MÜJDELER olsun İzmir’e... Yer gök inlesin bu haberle:
“Büyükşehir Belediyesi Fen İşleri Daire Başkanlığı ve Raylı Sistem Daire Başkanlığı ekipleri, istasyonlar hariç, bin 62 metre invert (taban) betonu ile 2 bin 225 metre kemer betonlarını atmaya başlamak üzere 101 işçi ve 6 mühendisle metroya girdi.”
Ne var ki...
6 mühendis yetmez.
İzmir Büyükşehir Belediyesi’nin 1925’i kadrolu, 549’u sözleşmeli personeli arasında kim bilir kaç tane daha mühendis var?
Onları da çağırın.
Yetmez.
İZBETON’daki toplam 81 teknik personel içinde, sadece 16 tane inşaat mühendisi var.
Onları da alın.
Yetmez.
Ya İZSU?
10 adet Daire Başkanlığı, 24 adet Şube Müdürlüğü olan bu devasa teşkilattaki mühendisler de gelsin aranıza.
Yetmez.
* * *
Daha İZULAŞ var, İZBELKOM var.
En önemlisi, görevi bizatihi “mühendislik hizmetleri vermek” olan Ege Şehir Planlama şirketinin mühendisleri var.
Var da var.
Velhasıl...
Denizde kum, İzmir Büyükşehir Belediyesi’nde eleman!

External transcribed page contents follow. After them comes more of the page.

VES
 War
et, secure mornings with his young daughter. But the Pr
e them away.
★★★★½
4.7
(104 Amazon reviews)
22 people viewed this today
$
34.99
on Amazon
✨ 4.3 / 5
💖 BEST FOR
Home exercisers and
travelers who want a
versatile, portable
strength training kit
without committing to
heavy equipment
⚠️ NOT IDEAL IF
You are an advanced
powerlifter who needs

Ve dozerler ve kepçeler ve ekskavatörler ve loderler ve kamyonlar ve daha neler neler.
Üstelik...
Yer senin, metro senin.
Çukur senin, tünel senin.
Güç senin, kudret senin.
Madem çizmeyi giyecektin, niye bekledin?
“Çökerdi mökerdi, KİK di MİK di, ıvırdı zıvırdı” diye; onca vakti neden boşa geçirdin?
Markaların kralı
SİYASETÇİSİNDEN iş âlemine, herkesin derdi aynı:
Marka yaratmak.
Örnek:
İzmir “marka şehir” olacak.
Keşke olsa.
Çünkü para da orada.
Şan da...
Şöhret de.
“Marka” denince akla ilk gelen isim Coca -Cola’nın bu yılki cirosu 100 milyar dolara yaklaşmış.

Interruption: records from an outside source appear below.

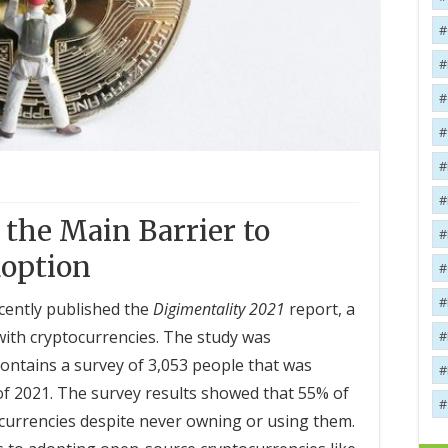
the Main Barrier to
option
cently published the
Digimentality 2021
report, a
with cryptocurrencies. The study was
ntains a survey of 3,053 people that was
f 2021. The survey results showed that 55% of
urrencies despite never owning or using them.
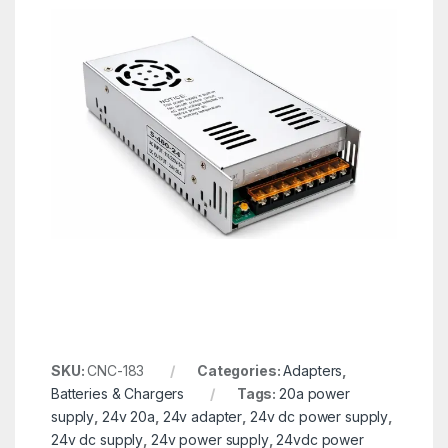
SKU:
CNC-183
Categories:
Adapters
,
Batteries & Chargers
Tags:
20a power
supply
,
24v 20a
,
24v adapter
,
24v dc power supply
,
24v dc supply
,
24v power supply
,
24vdc power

Bunun yüzde 75’i ise Amerika dışındaki ülkelerde gerçekleşmiş.
En önemlisi...
“Coca -Cola” dünyada en çok bilinen ikinci kelimeymiş.
Kolay değil.
Çok özel bir “ürün” yaratmak...
Onu 123 yıl boyunca gittikçe büyüyen bir “marka” olarak yaşatmak, hiç kolay değil.
Darısı 7 bin yıllık İzmir’in başına.